# Water leaking into basement over foundation wall?



## joecaption (Nov 30, 2011)

Little late now but that wall needed to be water proofed before the drive went in, and a French drain installed.
No way should that driveway have been pored that close to the doors threshold, it also should have been sloped away from the house.
Looks like you may be stuck with having to add drain tiles like this on the inside.

http://www.bing.com/images/search?q...3DCC76F5EA3F3346450B05E5446&selectedIndex=303


----------



## Kern1 (Oct 10, 2013)

Yes, why the previous owners didn't fix all of this when they replaced the driveway is beyond me. At least it slopes away from the house a little.

I'd like to try plugging the gaps from the inside first - maybe with hydraulic cement? I've had some companies try to sell me indoor drainage systems. Since the water comes in at this 4' wide section only, it's a big fix I'd like to use as a last resort.

Thanks for your help.


----------



## eharri3 (Jul 31, 2013)

There is a risk you run when plugging it from the inside. The only thing that would be worse than water making it all the way into the house would be water making it part of the way into the wall and getting trapped there. This is how walls start rotting away from the inside without you ever knowing it.


----------



## tcook555 (Sep 20, 2010)

Can you provide a pic of the areas where you caulked? I suspect it's not the soil. If the water table were that high, there should be water seeping in on a constant basis. Concrete is porous, so water can permeate right through the walls if they are not waterproofed. What kind of caulk did you use and how was it applied? Did you thoroughly clean the areas first to give the caulk a good clean surface to bond to?


----------



## Kern1 (Oct 10, 2013)

I used silicone caulk and cleaned the area well...used a backer rod, applied the caulk and used my finger to push and smooth the caulk in the gap. Doing the entire side of the house - it's not perfect.

I don't think the water table is usually that high - just when the soil under the driveway is completely saturated during heavy rain. 

I did a water test on the caulk in the area in the picture. A hose running specifically on the caulk (and not the top of the threshold) for hours did not produce any leak. Water running down the middle of the driveway into the cracks, for hours, produced a leak. The water flow from the hose was low to be so specific in where it flowed.

Appreciate your thoughts on this.


----------



## tcook555 (Sep 20, 2010)

From your hose tests it looks like your judgement is right on with the cracks in the driveway being the culprit! I wonder what is beneath the concrete driveway-- how (or if ?) it was prepared. From your pics it's tough to tell what cracks you are talking about with the driveway. I see the expansion joint running down the center, but are there smaller cracks too? It sounds like your situation calls for a durable concrete sealer. There are dozens of products out there, but I've never personally used one yet.

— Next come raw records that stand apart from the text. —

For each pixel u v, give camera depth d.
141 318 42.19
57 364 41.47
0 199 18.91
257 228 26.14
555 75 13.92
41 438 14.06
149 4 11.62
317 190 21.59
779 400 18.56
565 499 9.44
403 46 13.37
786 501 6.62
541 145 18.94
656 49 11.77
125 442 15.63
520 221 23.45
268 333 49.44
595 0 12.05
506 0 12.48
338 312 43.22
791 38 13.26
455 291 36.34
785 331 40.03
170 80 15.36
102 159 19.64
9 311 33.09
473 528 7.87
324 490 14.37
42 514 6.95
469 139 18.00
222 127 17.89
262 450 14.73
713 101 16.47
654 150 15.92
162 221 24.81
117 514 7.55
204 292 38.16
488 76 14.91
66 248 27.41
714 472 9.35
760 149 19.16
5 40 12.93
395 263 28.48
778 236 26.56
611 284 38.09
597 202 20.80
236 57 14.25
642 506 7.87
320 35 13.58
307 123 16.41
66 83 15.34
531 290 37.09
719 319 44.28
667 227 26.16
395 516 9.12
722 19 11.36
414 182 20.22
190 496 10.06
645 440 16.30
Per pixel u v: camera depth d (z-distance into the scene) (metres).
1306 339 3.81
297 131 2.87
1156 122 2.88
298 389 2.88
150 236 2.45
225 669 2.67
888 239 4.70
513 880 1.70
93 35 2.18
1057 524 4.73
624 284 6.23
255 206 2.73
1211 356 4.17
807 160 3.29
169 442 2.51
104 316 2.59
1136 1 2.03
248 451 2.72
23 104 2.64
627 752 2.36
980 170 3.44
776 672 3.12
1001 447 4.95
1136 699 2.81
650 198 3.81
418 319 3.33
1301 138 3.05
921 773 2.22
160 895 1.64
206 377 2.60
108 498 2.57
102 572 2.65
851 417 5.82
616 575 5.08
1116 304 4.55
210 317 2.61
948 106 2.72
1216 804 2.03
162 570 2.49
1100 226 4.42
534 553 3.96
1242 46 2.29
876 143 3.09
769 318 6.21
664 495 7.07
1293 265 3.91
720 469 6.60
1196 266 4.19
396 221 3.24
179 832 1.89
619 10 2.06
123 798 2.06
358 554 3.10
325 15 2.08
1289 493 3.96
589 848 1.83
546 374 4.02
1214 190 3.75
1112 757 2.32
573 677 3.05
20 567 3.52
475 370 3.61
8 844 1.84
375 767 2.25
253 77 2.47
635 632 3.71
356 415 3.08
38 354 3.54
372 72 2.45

Maybe someone else can chime in with a product recommendation. If not, the quikrete site has some interesting product information that you might be able to use.


----------



## concretemasonry (Oct 10, 2006)

One thing about this problem that puzzles me is the appearance of the mortar joints above the door on both sides. That is an obvious job that was done for some reason or other. They run from the glass block panel (recent installation) and about the same time as the glass block for the basement window.

In recent situations, I discovered that windows and door are really the cause of water that shows up inside a structure, but enters above and horizontal to the observance of the "leakage". That glass block panel may have been recent and replaced an improperly installed window that still allows some penetration, no matter how much caulk is just slopped on to fill spots. Water flows down, horizontally and even upward in some cases.

I know nothing about the home except what was posted, but it may not be as simple in the end a slab is a little too high because of the concentrated interior where the leak ultimately shows up.

Dick


----------



## Kern1 (Oct 10, 2013)

The mortar joints above and on either side of the door are a previous ugly fix for rust jacking. Same with the joints on either side of the glass block window. Not sure about the glass block panel...it was installed quite awhile before the basement windows.

I had done a water test on the glass block window and got a tiny leak inside through a tie rod hole. It was towards the door but not where the major issue is. There was a gap between the window angle and the brick that I've fixed. I don't think it (alone) is the source for the water under the door - there's just too much.

I haven't repeated the water tests...what I need is a lot of rain.

Good suggestions - I will reexamine the door/window/panel to see if there are other issues. Thanks much.


----------



## Kern1 (Oct 10, 2013)

In response to tcook555 - the expansion joint down the center of the drive is the main crack I'm referring to. There are smaller concrete cuts perpendicular to it about every 6-8 feet. No other/diagonal cracks.

Are you suggesting a concrete sealer for the crack or the concrete surface?

Thanks.


----------



## stadry (Jun 20, 2009)

IF its leaking under the threshhold, seal it - we're currently using herculiner ( trk bed liner stuff ) for tasks like that,,, unfortunately it only comes in grey & blk :thumbsup:

gravity is your best friend: wtr runs downhill, takes the path of least resistance, seeks its own level, & rushes to fill a void.

those ' cracks ' are contraction joints - contractor sawed/formed - so conc wouldn't randomly crack,,, IF those joints are the source of your problem, SEAL 'EM,,, possible but i'll bet they aren't :no:


----------



## Kern1 (Oct 10, 2013)

Interesting suggestion to use herculiner / truck bed liner stuff. I wouldn't have thought of that.

It's probably worth sealing the contraction joints near the door - it would help reduce the soil water saturation in that area. It know it's going to take more than that though. Thanks for your ideas.

Anyone have suggestions for the best caulk to use to seal driveway concrete contraction joints and cracks? Note, I deal with Michigan weather...


----------



## stadry (Jun 20, 2009)

we use 100% silicone to seal hgwy jnts to prevent wtr & incompressibles intrusion,,, it requires the use of closed cell backer rod & the creation of a jnt seal reservoir,,, do NOT install over 3/8" thickness, tho,,, dow will have instructions, incl depth:width ratios, on their w/site,,, ' tooling ' is suggested as is proper cleaning of the jnt reservoir sidewalls.

' caulk ' is never a good substitute altho you probably used the generic understanding of the word


----------